- _What you have to do_:
Word-for-word reproduction, images excluded: copy every entry below.

- _Data section_:

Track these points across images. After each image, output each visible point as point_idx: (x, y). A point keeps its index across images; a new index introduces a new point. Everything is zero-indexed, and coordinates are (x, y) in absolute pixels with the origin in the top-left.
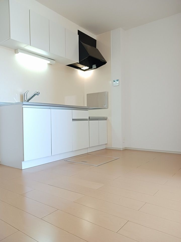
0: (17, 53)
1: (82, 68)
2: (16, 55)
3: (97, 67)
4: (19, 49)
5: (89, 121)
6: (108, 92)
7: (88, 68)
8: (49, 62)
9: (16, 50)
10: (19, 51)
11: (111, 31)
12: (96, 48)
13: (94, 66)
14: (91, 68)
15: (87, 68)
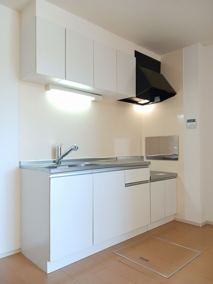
0: (49, 90)
1: (139, 102)
2: (48, 92)
3: (162, 100)
4: (51, 84)
5: (150, 184)
6: (178, 137)
7: (149, 101)
8: (93, 99)
9: (47, 86)
10: (50, 87)
11: (183, 48)
12: (160, 73)
13: (157, 99)
14: (152, 100)
15: (146, 101)
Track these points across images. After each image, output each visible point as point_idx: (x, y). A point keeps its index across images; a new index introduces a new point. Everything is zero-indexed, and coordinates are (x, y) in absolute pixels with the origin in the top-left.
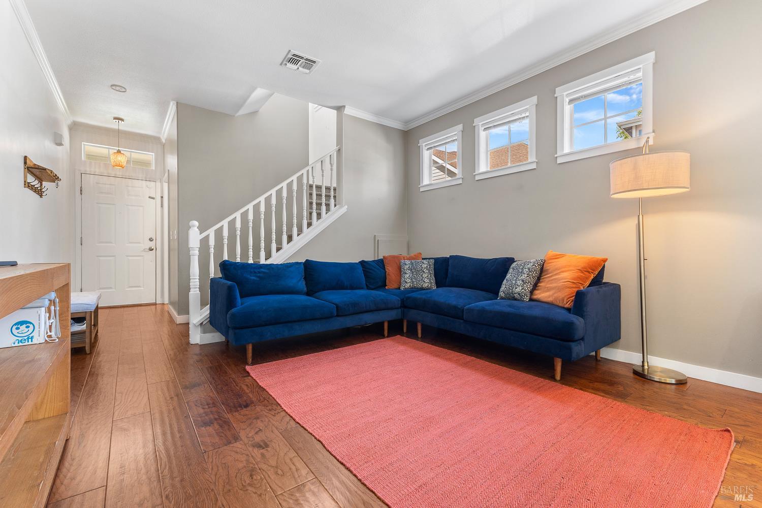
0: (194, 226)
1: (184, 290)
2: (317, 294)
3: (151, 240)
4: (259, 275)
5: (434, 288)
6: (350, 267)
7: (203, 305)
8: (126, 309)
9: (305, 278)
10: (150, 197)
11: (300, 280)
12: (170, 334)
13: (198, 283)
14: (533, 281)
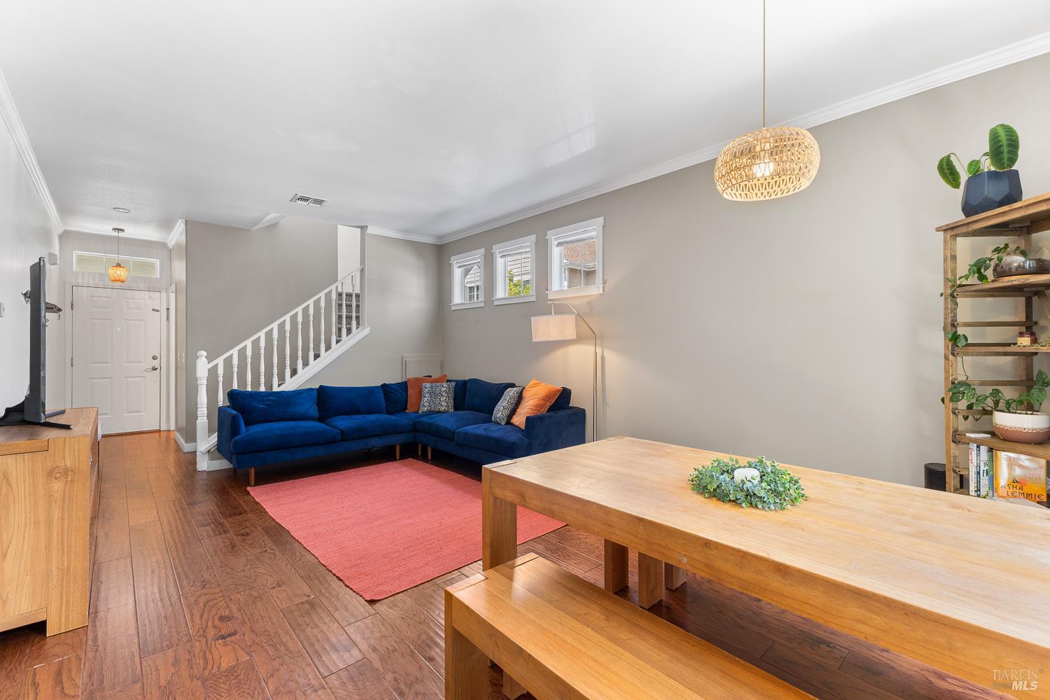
0: (202, 356)
1: (192, 416)
2: (329, 420)
3: (154, 358)
4: (267, 403)
5: (452, 410)
6: (370, 391)
7: (210, 432)
8: (124, 437)
9: (318, 404)
10: (153, 310)
11: (313, 405)
12: (177, 463)
13: (206, 412)
14: (511, 407)
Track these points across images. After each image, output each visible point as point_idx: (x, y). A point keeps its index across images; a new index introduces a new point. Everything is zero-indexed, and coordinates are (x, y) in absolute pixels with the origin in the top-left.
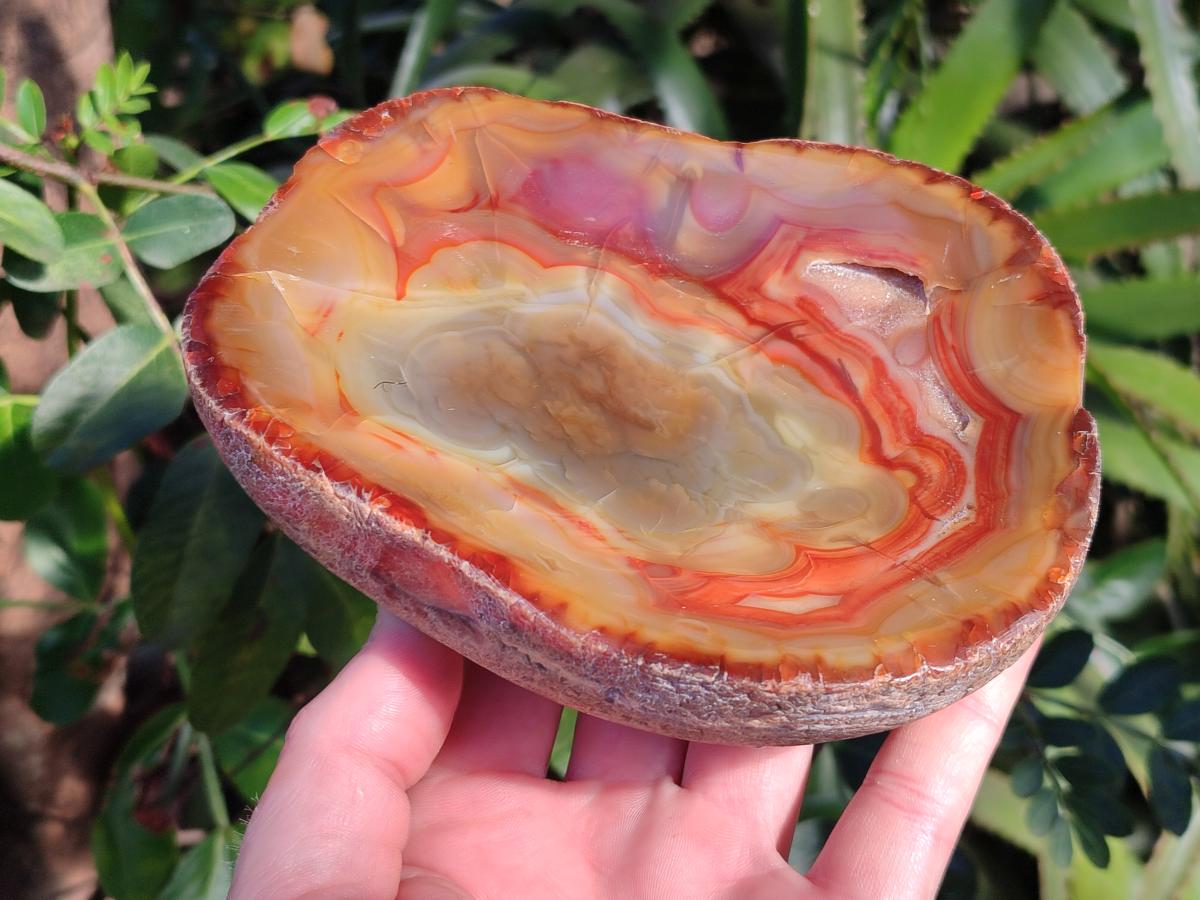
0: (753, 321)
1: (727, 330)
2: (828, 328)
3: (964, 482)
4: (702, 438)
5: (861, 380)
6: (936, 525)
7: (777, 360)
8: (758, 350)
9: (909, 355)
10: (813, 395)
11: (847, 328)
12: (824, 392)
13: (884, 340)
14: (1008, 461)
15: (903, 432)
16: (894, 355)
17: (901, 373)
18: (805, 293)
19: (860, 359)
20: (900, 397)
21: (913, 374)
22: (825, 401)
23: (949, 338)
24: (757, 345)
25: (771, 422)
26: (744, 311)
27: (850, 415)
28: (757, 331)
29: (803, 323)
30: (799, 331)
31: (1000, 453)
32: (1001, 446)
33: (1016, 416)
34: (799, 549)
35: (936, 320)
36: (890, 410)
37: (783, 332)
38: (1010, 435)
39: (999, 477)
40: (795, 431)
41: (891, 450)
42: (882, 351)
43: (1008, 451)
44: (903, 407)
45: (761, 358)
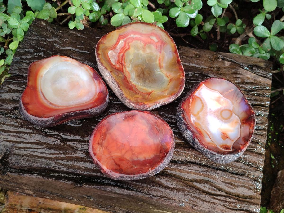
0: (123, 67)
1: (125, 69)
2: (118, 60)
3: (128, 38)
5: (122, 54)
6: (134, 37)
7: (125, 63)
9: (116, 51)
10: (126, 58)
11: (117, 58)
12: (125, 57)
13: (116, 54)
14: (124, 35)
15: (125, 47)
16: (117, 52)
18: (117, 64)
19: (120, 55)
20: (121, 50)
21: (118, 50)
22: (126, 56)
23: (113, 47)
24: (125, 65)
25: (132, 59)
27: (126, 53)
28: (123, 66)
29: (120, 63)
32: (123, 36)
33: (119, 36)
35: (112, 50)
36: (123, 50)
37: (122, 64)
38: (121, 36)
40: (131, 57)
41: (127, 47)
42: (118, 54)
43: (123, 35)
45: (126, 64)
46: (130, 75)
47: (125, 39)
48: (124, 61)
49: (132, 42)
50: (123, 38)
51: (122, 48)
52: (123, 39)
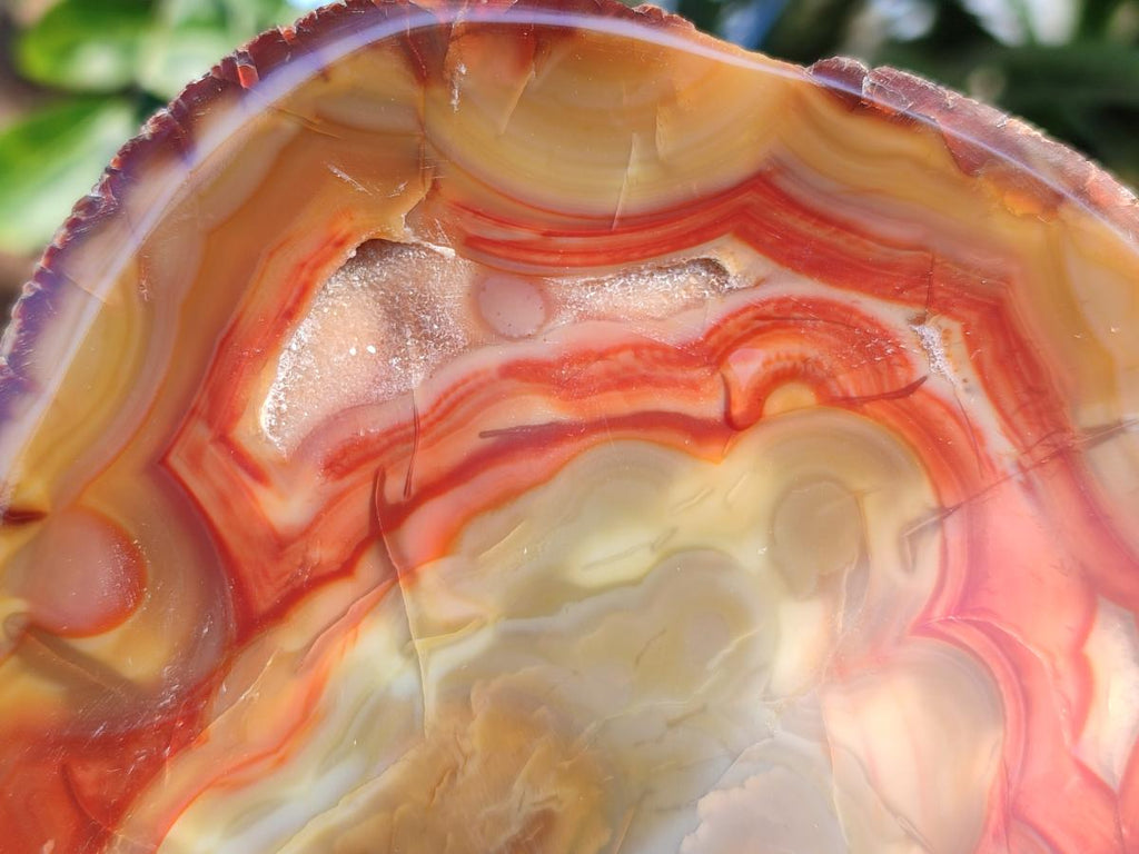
0: (346, 569)
2: (412, 433)
3: (850, 310)
4: (592, 727)
5: (540, 410)
6: (935, 384)
7: (446, 543)
8: (411, 574)
9: (519, 310)
10: (541, 502)
11: (422, 403)
13: (474, 345)
14: (845, 227)
15: (681, 374)
16: (510, 339)
17: (555, 337)
18: (319, 455)
19: (496, 398)
20: (602, 356)
21: (564, 320)
22: (561, 485)
23: (523, 235)
24: (398, 573)
26: (321, 579)
28: (368, 567)
29: (379, 478)
30: (394, 488)
31: (821, 234)
32: (804, 227)
33: (759, 183)
34: (924, 628)
35: (471, 245)
36: (623, 382)
37: (385, 521)
38: (792, 204)
39: (878, 253)
41: (709, 407)
42: (493, 357)
43: (823, 219)
44: (626, 357)
45: (430, 574)
46: (280, 750)
47: (805, 287)
48: (471, 515)
49: (848, 403)
50: (786, 251)
51: (637, 348)
52: (763, 266)
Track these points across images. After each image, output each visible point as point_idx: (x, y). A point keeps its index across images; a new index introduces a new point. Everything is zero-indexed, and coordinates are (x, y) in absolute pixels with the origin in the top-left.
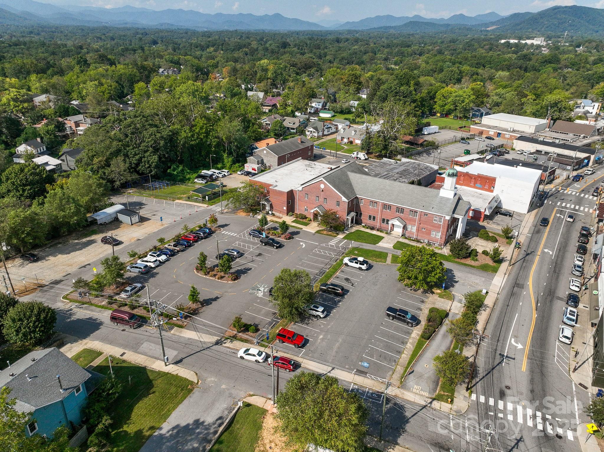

- _Written solution_:
Track these points across images. After each image, output each visible point as point_idx: (x, y). A point keeps its index across images; a new index introduces a new point. Everything is zero-indexed, and coordinates are (x, y) in absolute pixels with the origin in the top-left.
0: (17, 53)
1: (82, 68)
2: (16, 55)
3: (97, 67)
4: (19, 49)
5: (89, 121)
6: (108, 92)
7: (88, 68)
8: (49, 62)
9: (16, 50)
10: (19, 51)
11: (111, 31)
12: (96, 48)
13: (94, 66)
14: (91, 68)
15: (87, 68)
0: (49, 90)
1: (139, 102)
2: (48, 92)
3: (162, 100)
4: (51, 84)
5: (150, 184)
6: (178, 137)
7: (149, 101)
8: (93, 99)
9: (47, 86)
10: (50, 87)
11: (183, 48)
12: (160, 73)
13: (157, 99)
14: (152, 100)
15: (146, 101)
Track these points across images. After each image, output each visible point as point_idx: (x, y). A point keeps its index across images; a new index introduces a new point. Everything is zero-indexed, and coordinates are (x, y) in absolute pixels with the origin in the top-left.
0: (194, 226)
1: (184, 290)
2: (317, 294)
3: (151, 240)
4: (259, 275)
5: (434, 288)
6: (350, 267)
7: (203, 305)
8: (126, 309)
9: (305, 278)
10: (150, 197)
11: (300, 280)
12: (170, 334)
13: (198, 283)
14: (533, 281)
0: (202, 356)
1: (192, 416)
2: (329, 420)
3: (154, 358)
4: (267, 403)
5: (452, 410)
6: (370, 391)
7: (210, 432)
8: (124, 437)
9: (318, 404)
10: (153, 310)
11: (313, 405)
12: (177, 463)
13: (206, 412)
14: (511, 407)
Track these points across images. After each image, output each visible point as point_idx: (x, y). A point keeps its index across images; a new index introduces a new point. Everything is zero-indexed, and coordinates are (x, y) in absolute pixels with the origin in the top-left.
0: (753, 321)
1: (727, 330)
2: (828, 328)
3: (964, 482)
4: (702, 438)
5: (861, 380)
6: (936, 525)
7: (777, 360)
8: (758, 350)
9: (909, 355)
10: (813, 395)
11: (847, 328)
12: (824, 392)
13: (884, 340)
14: (1008, 461)
15: (903, 432)
16: (894, 355)
17: (901, 373)
18: (805, 293)
19: (860, 359)
20: (900, 397)
21: (913, 374)
22: (825, 401)
23: (949, 338)
24: (757, 345)
25: (771, 422)
26: (744, 311)
27: (850, 415)
28: (757, 331)
29: (803, 323)
30: (799, 331)
31: (1000, 453)
32: (1001, 446)
33: (1016, 416)
34: (799, 549)
35: (936, 320)
36: (890, 410)
37: (783, 332)
38: (1010, 435)
39: (999, 477)
40: (795, 431)
41: (891, 450)
42: (882, 351)
43: (1008, 451)
44: (903, 407)
45: (761, 358)
0: (123, 67)
1: (125, 69)
2: (118, 60)
3: (128, 38)
5: (122, 54)
6: (134, 37)
7: (125, 63)
9: (116, 51)
10: (126, 58)
11: (117, 58)
12: (125, 57)
13: (116, 54)
14: (124, 35)
15: (125, 47)
16: (117, 52)
18: (117, 64)
19: (120, 55)
20: (121, 50)
21: (118, 50)
22: (126, 56)
23: (113, 47)
24: (125, 65)
25: (132, 59)
27: (126, 53)
28: (123, 66)
29: (120, 63)
32: (123, 36)
33: (119, 36)
35: (112, 50)
36: (123, 50)
37: (122, 64)
38: (121, 36)
40: (131, 57)
41: (127, 47)
42: (118, 54)
43: (123, 35)
45: (126, 64)
46: (130, 75)
47: (125, 39)
48: (124, 61)
49: (132, 42)
50: (123, 38)
51: (122, 48)
52: (123, 39)
0: (346, 569)
2: (412, 433)
3: (850, 310)
4: (592, 727)
5: (540, 410)
6: (935, 384)
7: (446, 543)
8: (411, 574)
9: (519, 310)
10: (541, 502)
11: (422, 403)
13: (474, 345)
14: (845, 227)
15: (681, 374)
16: (510, 339)
17: (555, 337)
18: (319, 455)
19: (496, 398)
20: (602, 356)
21: (564, 320)
22: (561, 485)
23: (523, 235)
24: (398, 573)
26: (321, 579)
28: (368, 567)
29: (379, 478)
30: (394, 488)
31: (821, 234)
32: (804, 227)
33: (759, 183)
34: (924, 628)
35: (471, 245)
36: (623, 382)
37: (385, 521)
38: (792, 204)
39: (878, 253)
41: (709, 407)
42: (493, 357)
43: (823, 219)
44: (626, 357)
45: (430, 574)
46: (280, 750)
47: (805, 287)
48: (471, 515)
49: (848, 403)
50: (786, 251)
51: (637, 348)
52: (763, 266)
Track these points across images. After each image, output each visible point as point_idx: (x, y). A point keeps its index across images; a new index introduces a new point. Everything is zero-indexed, and coordinates are (x, y) in absolute pixels with the origin in the top-left.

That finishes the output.